■ What you need to do: Reproduce the part of the violin-making post that begins at the words "My violin are" and stops after "cad violin model.", swapping "cnc machine" for "milling machine" each time it appears.

■ Excerpted passage:
※
Thanks for your reply.

I am very interested in the wood that you got at Chatswood, can you be a bit more specific about the kind of wood you got from them? 

The document about making the violin is very very good specially because there is and abundance of techniques and measures that I can use to compare with what I got.

My violin are made in 4 main parts carved out from my homemade cnc machine and as I specify in the first message are experiments. 

Also as you can argue from the title of the post I define myself as a luthier in my free time and I did not present myself as the new Antonio Stradivari.

I am going to integrate the measurements from the document inside my 3d cad violin model.

I made about six different models plus one 4/4 size cello model that can be fabricated with a suitable cnc machine.

The model with thick dimensions is one of those; it's not a mistake, only my preference.

We both agree on the fact that these are not violins made following the Stradivari's method, you can call them VSO, I call them V001, V002,V003,V004,V005,V006 and C001; for me it is only matter of semantic.

Now if we want to consider how much effort goes in make one of this V00x we need to consider how much of the Stradivari's method can be applied.

Considering that, I can tell you we can estimate about 15% of and average luthier skills time consuming working on a traditional violin, basically the purfling  done by hand; the point of attach handle-body, the varnish, the assembly and a few details here and there.

On the other hand, the amount of time and skills that require to build a professional cnc machine, the 3d modeling CAD/CAM; the homemade software to generate the code the study of the models and so on, is humongous and mine.

Now after saying that I am not into the business of making violins, I make my living in other way.

My goal at the moment is to make a violin following the Stradivari's method described in the "notebook of luthier n.3" and the "Stradivari's Secrets" book of Simone F. Sacconi; it means without the help of my machine.

Thanks again for the document, the information and the advice, I really appreciated.
※
■ Data section:
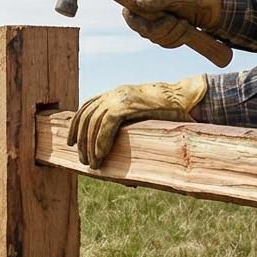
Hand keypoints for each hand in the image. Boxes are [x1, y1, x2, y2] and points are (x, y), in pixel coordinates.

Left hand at [68, 74, 207, 168]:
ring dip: (91, 146)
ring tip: (93, 163)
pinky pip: (107, 124)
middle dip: (82, 141)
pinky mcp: (128, 104)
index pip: (86, 108)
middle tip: (84, 161)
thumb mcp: (141, 113)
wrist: (185, 97)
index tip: (71, 143)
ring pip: (94, 123)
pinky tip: (102, 155)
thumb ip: (126, 122)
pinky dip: (102, 140)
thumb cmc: (167, 110)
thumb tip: (117, 144)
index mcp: (114, 94)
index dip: (76, 126)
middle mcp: (114, 94)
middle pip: (86, 118)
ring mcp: (120, 97)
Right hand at [123, 0, 221, 48]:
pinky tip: (185, 30)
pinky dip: (177, 39)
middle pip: (143, 31)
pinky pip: (165, 43)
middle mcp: (143, 13)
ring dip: (173, 34)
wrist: (204, 3)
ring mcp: (152, 24)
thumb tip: (139, 2)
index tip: (162, 19)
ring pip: (155, 39)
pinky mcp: (162, 34)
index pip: (129, 15)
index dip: (140, 22)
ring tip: (185, 23)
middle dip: (163, 29)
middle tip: (178, 21)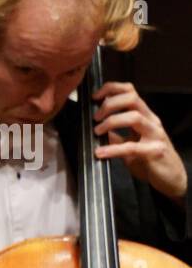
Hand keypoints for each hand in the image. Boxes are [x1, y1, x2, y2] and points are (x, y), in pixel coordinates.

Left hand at [93, 81, 187, 199]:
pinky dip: (113, 149)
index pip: (131, 92)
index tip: (95, 96)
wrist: (171, 178)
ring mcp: (155, 135)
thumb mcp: (130, 144)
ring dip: (112, 121)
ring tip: (97, 131)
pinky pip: (132, 147)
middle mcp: (151, 122)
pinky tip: (100, 152)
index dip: (112, 89)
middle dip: (110, 104)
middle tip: (95, 117)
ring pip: (135, 117)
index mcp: (145, 116)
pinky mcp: (155, 151)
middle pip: (132, 99)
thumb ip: (116, 136)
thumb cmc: (150, 159)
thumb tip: (97, 129)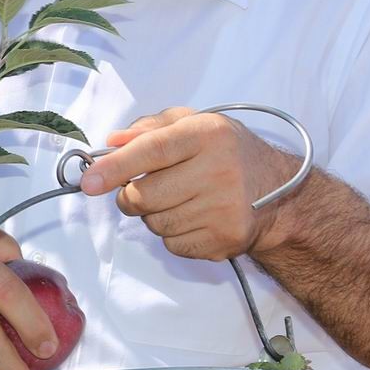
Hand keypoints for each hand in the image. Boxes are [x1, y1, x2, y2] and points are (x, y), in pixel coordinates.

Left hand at [78, 107, 299, 260]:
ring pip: (154, 223)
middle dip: (132, 195)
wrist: (281, 193)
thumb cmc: (227, 154)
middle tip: (146, 188)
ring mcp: (224, 209)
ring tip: (181, 200)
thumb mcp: (195, 125)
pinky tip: (195, 218)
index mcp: (208, 134)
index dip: (116, 167)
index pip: (152, 150)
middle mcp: (219, 171)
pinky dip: (173, 235)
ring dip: (155, 215)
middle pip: (143, 196)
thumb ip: (150, 128)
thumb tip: (110, 144)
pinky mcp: (225, 240)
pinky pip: (172, 244)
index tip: (89, 182)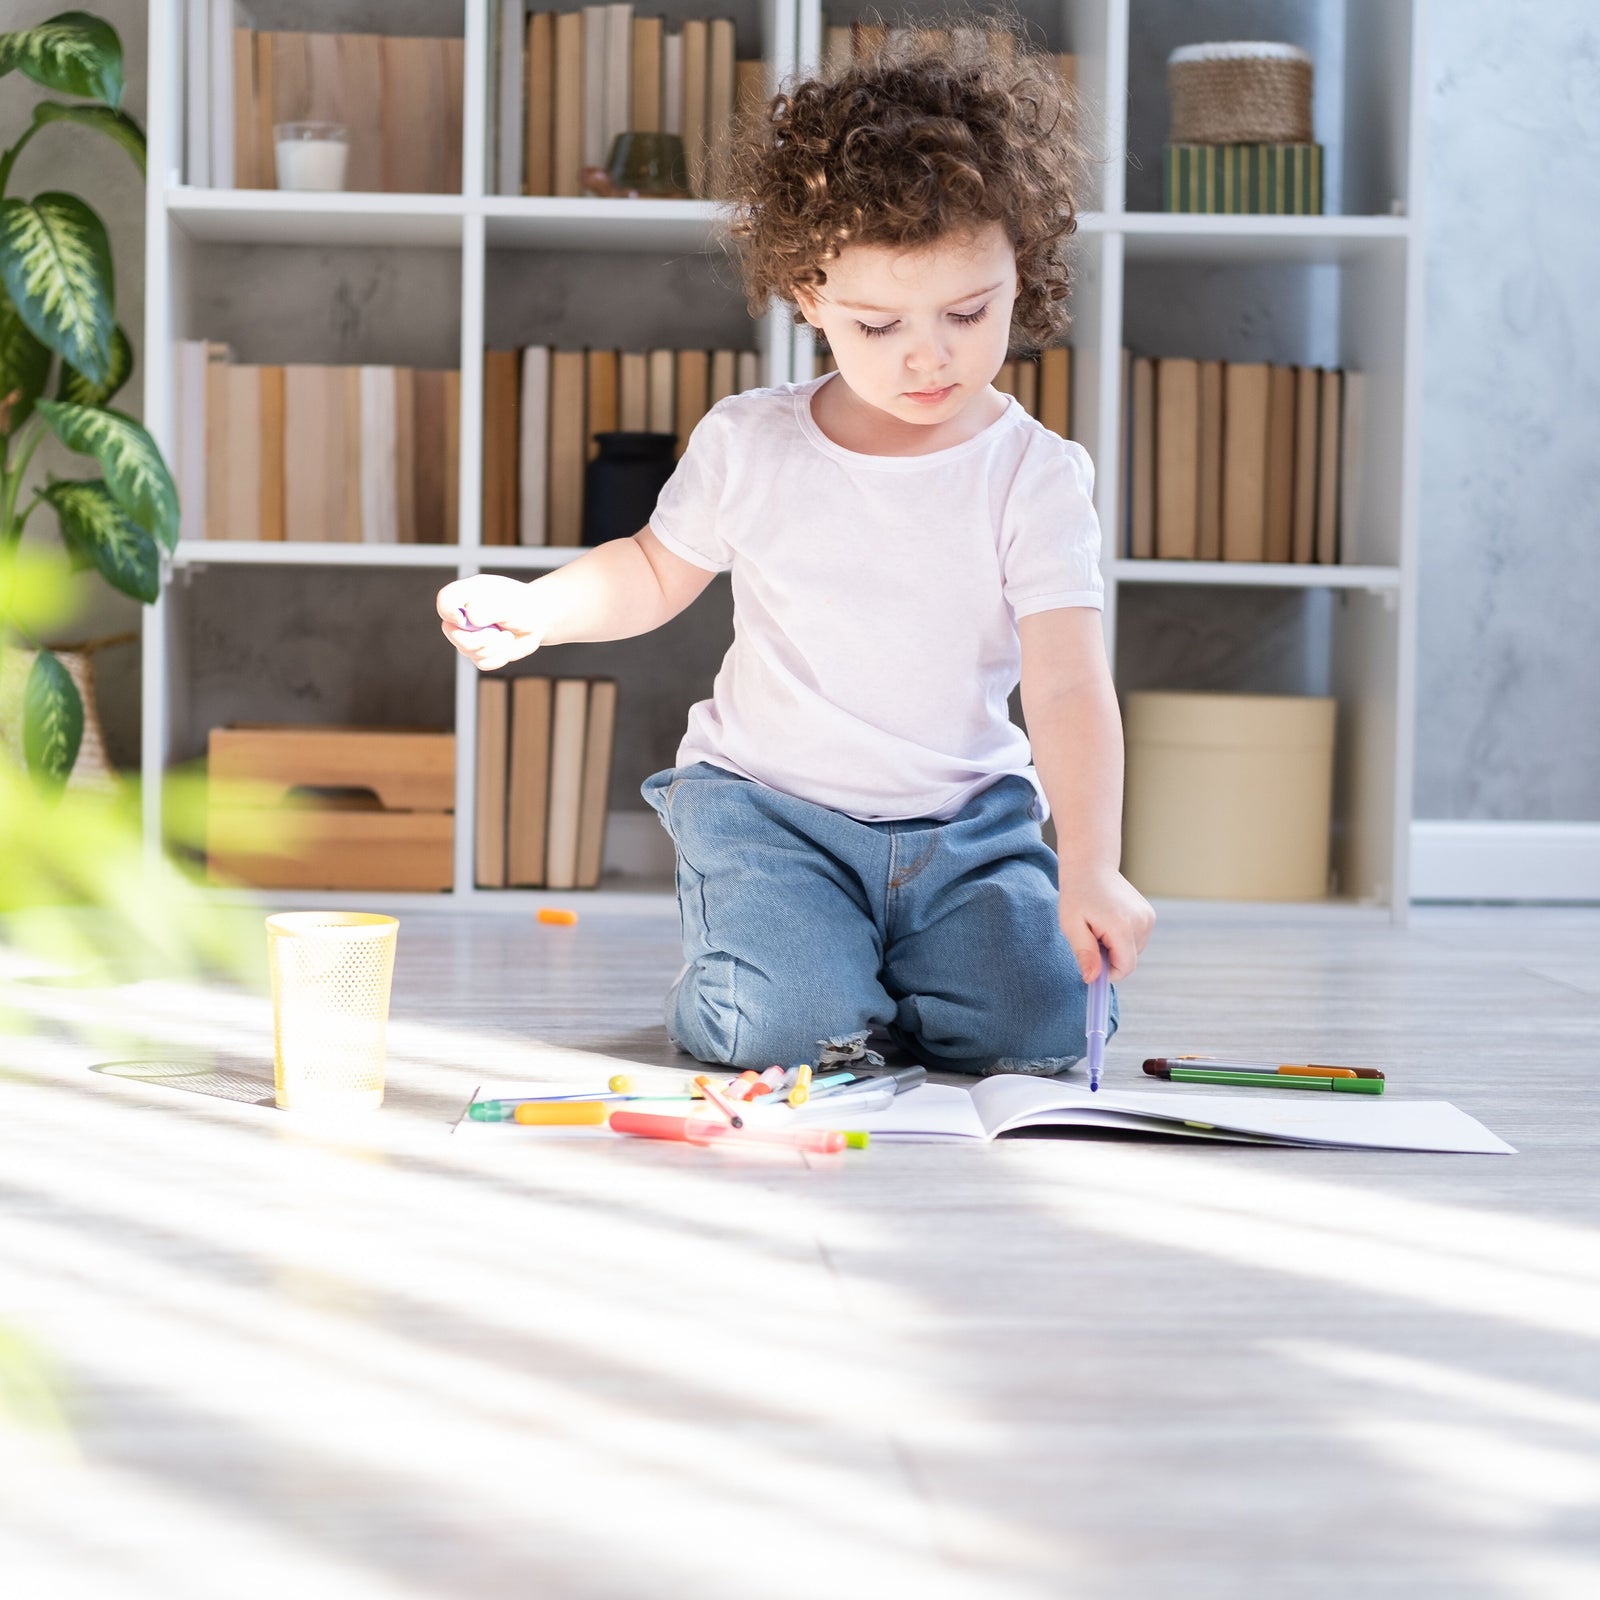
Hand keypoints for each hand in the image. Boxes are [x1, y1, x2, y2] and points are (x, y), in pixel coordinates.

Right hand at [436, 575, 546, 670]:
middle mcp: (464, 616)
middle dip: (478, 637)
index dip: (449, 611)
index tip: (464, 618)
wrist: (537, 621)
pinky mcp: (479, 653)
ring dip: (494, 646)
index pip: (445, 600)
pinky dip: (499, 657)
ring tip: (507, 635)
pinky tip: (506, 645)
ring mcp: (469, 635)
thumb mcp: (509, 603)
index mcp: (467, 594)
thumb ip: (489, 608)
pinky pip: (482, 663)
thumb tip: (471, 619)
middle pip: (450, 631)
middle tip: (498, 633)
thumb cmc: (522, 605)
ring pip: (467, 650)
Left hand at [1056, 864, 1155, 982]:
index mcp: (1122, 926)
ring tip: (1100, 926)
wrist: (1091, 867)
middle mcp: (1141, 922)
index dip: (1108, 972)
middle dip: (1109, 956)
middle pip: (1129, 960)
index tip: (1092, 961)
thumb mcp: (1071, 926)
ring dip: (1116, 947)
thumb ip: (1084, 953)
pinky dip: (1123, 938)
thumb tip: (1092, 978)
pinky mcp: (1149, 915)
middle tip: (1092, 935)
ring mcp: (1148, 917)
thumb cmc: (1077, 895)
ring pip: (1134, 951)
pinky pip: (1137, 940)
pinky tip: (1110, 921)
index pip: (1125, 967)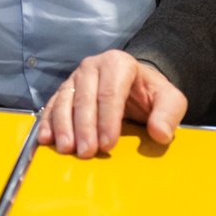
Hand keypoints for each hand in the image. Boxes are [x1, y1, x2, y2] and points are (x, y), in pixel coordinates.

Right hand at [38, 50, 188, 158]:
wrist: (135, 85)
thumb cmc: (150, 94)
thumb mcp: (170, 100)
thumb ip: (168, 114)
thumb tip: (160, 133)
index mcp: (118, 63)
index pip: (110, 92)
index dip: (107, 120)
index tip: (108, 145)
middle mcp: (93, 66)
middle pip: (85, 98)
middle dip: (84, 127)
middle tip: (86, 152)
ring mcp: (75, 77)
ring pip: (65, 100)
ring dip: (63, 126)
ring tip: (66, 149)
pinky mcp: (65, 90)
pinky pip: (52, 104)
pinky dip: (48, 122)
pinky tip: (46, 139)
※
■ Problem solution:
My violin are made in 4 main parts carved out from my homemade milling machine and as I specify in the first message are experiments. 

Also as you can argue from the title of the post I define myself as a luthier in my free time and I did not present myself as the new Antonio Stradivari.

I am going to integrate the measurements from the document inside my 3d cad violin model.